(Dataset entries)
=== Section Start ===

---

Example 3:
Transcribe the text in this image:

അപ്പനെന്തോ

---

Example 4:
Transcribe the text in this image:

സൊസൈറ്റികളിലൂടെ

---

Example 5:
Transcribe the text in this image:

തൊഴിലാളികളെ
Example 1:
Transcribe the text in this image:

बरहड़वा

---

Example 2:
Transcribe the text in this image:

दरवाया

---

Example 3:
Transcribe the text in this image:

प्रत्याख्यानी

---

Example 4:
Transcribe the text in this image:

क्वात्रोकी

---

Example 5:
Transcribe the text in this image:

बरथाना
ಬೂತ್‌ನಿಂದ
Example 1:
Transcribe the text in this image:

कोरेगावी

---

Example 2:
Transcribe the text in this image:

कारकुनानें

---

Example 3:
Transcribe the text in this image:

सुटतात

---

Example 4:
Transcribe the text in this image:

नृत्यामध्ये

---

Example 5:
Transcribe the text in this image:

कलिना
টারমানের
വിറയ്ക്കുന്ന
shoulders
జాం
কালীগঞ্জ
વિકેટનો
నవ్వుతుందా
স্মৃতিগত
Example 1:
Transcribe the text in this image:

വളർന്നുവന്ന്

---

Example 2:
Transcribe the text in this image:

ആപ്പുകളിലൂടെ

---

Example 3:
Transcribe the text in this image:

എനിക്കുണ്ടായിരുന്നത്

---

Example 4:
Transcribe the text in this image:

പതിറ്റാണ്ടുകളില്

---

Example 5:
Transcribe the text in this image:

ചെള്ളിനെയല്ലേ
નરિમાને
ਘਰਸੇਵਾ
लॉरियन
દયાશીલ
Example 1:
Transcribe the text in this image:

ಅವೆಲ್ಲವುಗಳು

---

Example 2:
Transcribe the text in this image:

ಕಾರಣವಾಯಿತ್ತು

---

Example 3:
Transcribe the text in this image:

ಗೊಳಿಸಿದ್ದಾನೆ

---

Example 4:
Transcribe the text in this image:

=== Section End ===

● **Description of the task**: Output every record exactly as written, with nothing dropped.

● **Response to this task**:
---

Example 3:
Transcribe the text in this image:

അപ്പനെന്തോ

---

Example 4:
Transcribe the text in this image:

സൊസൈറ്റികളിലൂടെ

---

Example 5:
Transcribe the text in this image:

തൊഴിലാളികളെ
Example 1:
Transcribe the text in this image:

बरहड़वा

---

Example 2:
Transcribe the text in this image:

दरवाया

---

Example 3:
Transcribe the text in this image:

प्रत्याख्यानी

---

Example 4:
Transcribe the text in this image:

क्वात्रोकी

---

Example 5:
Transcribe the text in this image:

बरथाना
ಬೂತ್‌ನಿಂದ
Example 1:
Transcribe the text in this image:

कोरेगावी

---

Example 2:
Transcribe the text in this image:

कारकुनानें

---

Example 3:
Transcribe the text in this image:

सुटतात

---

Example 4:
Transcribe the text in this image:

नृत्यामध्ये

---

Example 5:
Transcribe the text in this image:

कलिना
টারমানের
വിറയ്ക്കുന്ന
shoulders
జాం
কালীগঞ্জ
વિકેટનો
నవ్వుతుందా
স্মৃতিগত
Example 1:
Transcribe the text in this image:

വളർന്നുവന്ന്

---

Example 2:
Transcribe the text in this image:

ആപ്പുകളിലൂടെ

---

Example 3:
Transcribe the text in this image:

എനിക്കുണ്ടായിരുന്നത്

---

Example 4:
Transcribe the text in this image:

പതിറ്റാണ്ടുകളില്

---

Example 5:
Transcribe the text in this image:

ചെള്ളിനെയല്ലേ
નરિમાને
ਘਰਸੇਵਾ
लॉरियन
દયાશીલ
Example 1:
Transcribe the text in this image:

ಅವೆಲ್ಲವುಗಳು

---

Example 2:
Transcribe the text in this image:

ಕಾರಣವಾಯಿತ್ತು

---

Example 3:
Transcribe the text in this image:

ಗೊಳಿಸಿದ್ದಾನೆ

---

Example 4:
Transcribe the text in this image:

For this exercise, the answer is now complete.